Padahal, rencananya, pengumuman penetapan tersangka akan dilakukan KPK pada pekan ini.
"Kalau sudah ditetapkan sebagai pasangan calon menghadapi pilkada serentak, kami dari penyelengara minta ditunda dululah," ujar Wiranto di Kantor Kemenko Polhukam, Jakarta, Senin (12/3/2018).
Baca juga : KPK Usul Pemerintah Terbitkan Perppu untuk Ganti Peserta Pilkada yang Jadi Tersangka
Menurut pemerintah, penetapan pasangan calon kepala daerah sebagai tersangka justru akan berpengaruh kepada pelaksanaan pilkada. Hal itu juga bisa dinilai masuk ke ranah politik.

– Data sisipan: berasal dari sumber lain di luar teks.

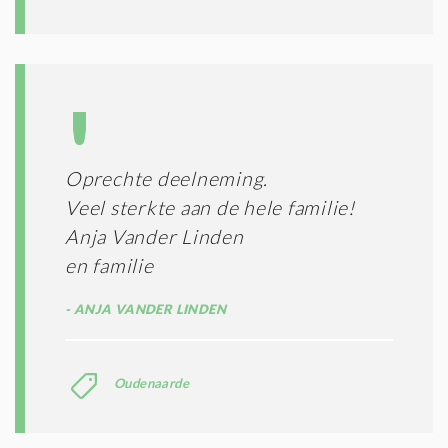
T
I
E
S
*
Oprechte deelneming.
Veel sterkte aan de hele familie!
Anja Vander Linden
en familie
ANJA VANDER LINDEN
Oudenaarde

Penetapan tersangka calon kepala daerah oleh KPK juga dinilai akan berpengaruh pada pelaksanaan pencalonannya sebagai perwakilan dari partai politik atau yang mewakili para pemilih.
Menanggapi usulan itu, Saut mengatakan, lebih elegan jika pemerintah menerbitkan aturan dalam bentuk peraturan pemerintah pengganti undang-undang untuk mengganti peserta pilkada yang tersangkut kasus pidana, ketimbang meminta proses hukumnya ditunda.
"Lebih elegan solusinya bila sebaiknya pemerintah membuat perppu pergantian calon terdaftar bila tersangkut pidana, daripada malah menghentikan proses hukum yang memiliki bukti yang cukup, ada peristiwa pidananya," kata Saut lewat pesan singkat, Selasa (13/3/2018).
Saut mengatakan, menunda proses hukum justru berakibat tidak baik untuk angka indeks persepsi korupsi Indonesia.
Ia tidak sependapat jika penetapan tersangka peserta pilkada berpotensi mengganggu penyelenggaraan pesta demokrasi itu. Justru dengan memproses peserta pilkada yang punya persoalan hukum akan membantu rakyat memilih pemimpin yang bersih.